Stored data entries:
________________
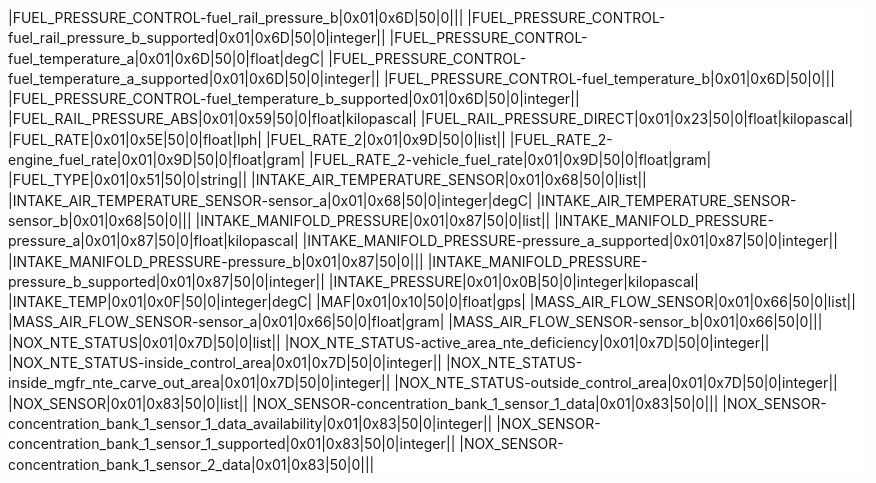 |FUEL_PRESSURE_CONTROL-fuel_rail_pressure_b|0x01|0x6D|50|0|||
|FUEL_PRESSURE_CONTROL-fuel_rail_pressure_b_supported|0x01|0x6D|50|0|integer||
|FUEL_PRESSURE_CONTROL-fuel_temperature_a|0x01|0x6D|50|0|float|degC|
|FUEL_PRESSURE_CONTROL-fuel_temperature_a_supported|0x01|0x6D|50|0|integer||
|FUEL_PRESSURE_CONTROL-fuel_temperature_b|0x01|0x6D|50|0|||
|FUEL_PRESSURE_CONTROL-fuel_temperature_b_supported|0x01|0x6D|50|0|integer||
|FUEL_RAIL_PRESSURE_ABS|0x01|0x59|50|0|float|kilopascal|
|FUEL_RAIL_PRESSURE_DIRECT|0x01|0x23|50|0|float|kilopascal|
|FUEL_RATE|0x01|0x5E|50|0|float|lph|
|FUEL_RATE_2|0x01|0x9D|50|0|list||
|FUEL_RATE_2-engine_fuel_rate|0x01|0x9D|50|0|float|gram|
|FUEL_RATE_2-vehicle_fuel_rate|0x01|0x9D|50|0|float|gram|
|FUEL_TYPE|0x01|0x51|50|0|string||
|INTAKE_AIR_TEMPERATURE_SENSOR|0x01|0x68|50|0|list||
|INTAKE_AIR_TEMPERATURE_SENSOR-sensor_a|0x01|0x68|50|0|integer|degC|
|INTAKE_AIR_TEMPERATURE_SENSOR-sensor_b|0x01|0x68|50|0|||
|INTAKE_MANIFOLD_PRESSURE|0x01|0x87|50|0|list||
|INTAKE_MANIFOLD_PRESSURE-pressure_a|0x01|0x87|50|0|float|kilopascal|
|INTAKE_MANIFOLD_PRESSURE-pressure_a_supported|0x01|0x87|50|0|integer||
|INTAKE_MANIFOLD_PRESSURE-pressure_b|0x01|0x87|50|0|||
|INTAKE_MANIFOLD_PRESSURE-pressure_b_supported|0x01|0x87|50|0|integer||
|INTAKE_PRESSURE|0x01|0x0B|50|0|integer|kilopascal|
|INTAKE_TEMP|0x01|0x0F|50|0|integer|degC|
|MAF|0x01|0x10|50|0|float|gps|
|MASS_AIR_FLOW_SENSOR|0x01|0x66|50|0|list||
|MASS_AIR_FLOW_SENSOR-sensor_a|0x01|0x66|50|0|float|gram|
|MASS_AIR_FLOW_SENSOR-sensor_b|0x01|0x66|50|0|||
|NOX_NTE_STATUS|0x01|0x7D|50|0|list||
|NOX_NTE_STATUS-active_area_nte_deficiency|0x01|0x7D|50|0|integer||
|NOX_NTE_STATUS-inside_control_area|0x01|0x7D|50|0|integer||
|NOX_NTE_STATUS-inside_mgfr_nte_carve_out_area|0x01|0x7D|50|0|integer||
|NOX_NTE_STATUS-outside_control_area|0x01|0x7D|50|0|integer||
|NOX_SENSOR|0x01|0x83|50|0|list||
|NOX_SENSOR-concentration_bank_1_sensor_1_data|0x01|0x83|50|0|||
|NOX_SENSOR-concentration_bank_1_sensor_1_data_availability|0x01|0x83|50|0|integer||
|NOX_SENSOR-concentration_bank_1_sensor_1_supported|0x01|0x83|50|0|integer||
|NOX_SENSOR-concentration_bank_1_sensor_2_data|0x01|0x83|50|0|||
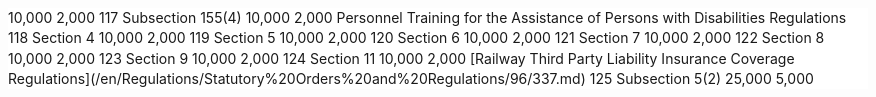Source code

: <td>10,000</td>
<td>2,000</td>
</tr>
<tr>
<td>117</td>
<td>Subsection 155(4)</td>
<td>10,000</td>
<td>2,000</td>
</tr>
<tr>
<td>Personnel Training for the Assistance of Persons with Disabilities Regulations</td>
</tr>
<tr>
<td>118</td>
<td>Section 4</td>
<td>10,000</td>
<td>2,000</td>
</tr>
<tr>
<td>119</td>
<td>Section 5</td>
<td>10,000</td>
<td>2,000</td>
</tr>
<tr>
<td>120</td>
<td>Section 6</td>
<td>10,000</td>
<td>2,000</td>
</tr>
<tr>
<td>121</td>
<td>Section 7</td>
<td>10,000</td>
<td>2,000</td>
</tr>
<tr>
<td>122</td>
<td>Section 8</td>
<td>10,000</td>
<td>2,000</td>
</tr>
<tr>
<td>123</td>
<td>Section 9</td>
<td>10,000</td>
<td>2,000</td>
</tr>
<tr>
<td>124</td>
<td>Section 11</td>
<td>10,000</td>
<td>2,000</td>
</tr>
<tr>
<td>[Railway Third Party Liability Insurance Coverage Regulations](/en/Regulations/Statutory%20Orders%20and%20Regulations/96/337.md)</td>
</tr>
<tr>
<td>125</td>
<td>Subsection 5(2)</td>
<td>25,000</td>
<td>5,000</td>
</tr>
________________
How many lines of the data above contain the string "kilopascal"? Reply with the number alone.

4